PORTLAND, Ore. (KOIN) — Mount St. Helens is recharging its magma stores and it is setting off small earthquake swarms, according to scientists with the Cascades Volcano Observatory (CVO).
The findings were also published in a new article in Wired Magazine.
Seth Moran, the scientist-in-chief at CVO, has been studying Mount St. Helens for nearly 30 years. He says Mount St. Helens has a geological pattern of building itself back up after it erupts.

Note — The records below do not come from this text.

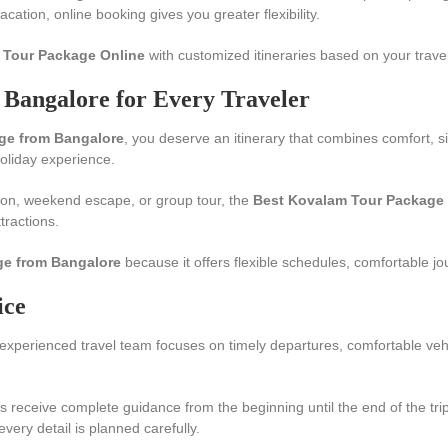
ation, online booking gives you greater flexibility.
 Tour Package Online
with customized itineraries based on your travel
Bangalore for Every Traveler
ge from Bangalore
, you deserve an itinerary that combines comfort, s
holiday experience.
on, weekend escape, or group tour, the
Best Kovalam Tour Package 
tractions.
ge from Bangalore
because it offers flexible schedules, comfortable jo
ice
experienced travel team focuses on timely departures, comfortable vehi
ers receive complete guidance from the beginning until the end of the t
ry detail is planned carefully.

Moran and his team of scientists say they’ve noticed an uptick in earthquake swarms happening beneath the volcano. Recent measurements have recorded nearly 40 small earthquakes per week, which is a sign small amounts of magma have been travelling up the volcano.
“It’s telling us years to decades from now, St. Helens will erupt again,” said Moran.
The May 18, 1980 eruption of Mount St. Helens killed 57 people and resulted in more than a billion dollars in damage. Moran told KOIN 6 that the next eruption won’t be nearly as devastating.
“Our best long term forecast is that the next eruption will be a lava dome building eruption, which will have some explosivity to it, but nothing as catastrophic as St Helens in 1980” he said.
Seismologists recorded a similar pattern of earthquake swarms leading up to the 2004 Mount St. Helens eruption, though those earthquakes were more powerful. Moran said earthquakes measured in recent weeks have been no higher than 1.3 on the Richter Scale. The earthquakes leading up to the 2004 eruption were 2’s and 3’s.
The United States Geological Survey on Friday morning addressed the quakes, saying that they began on March 14.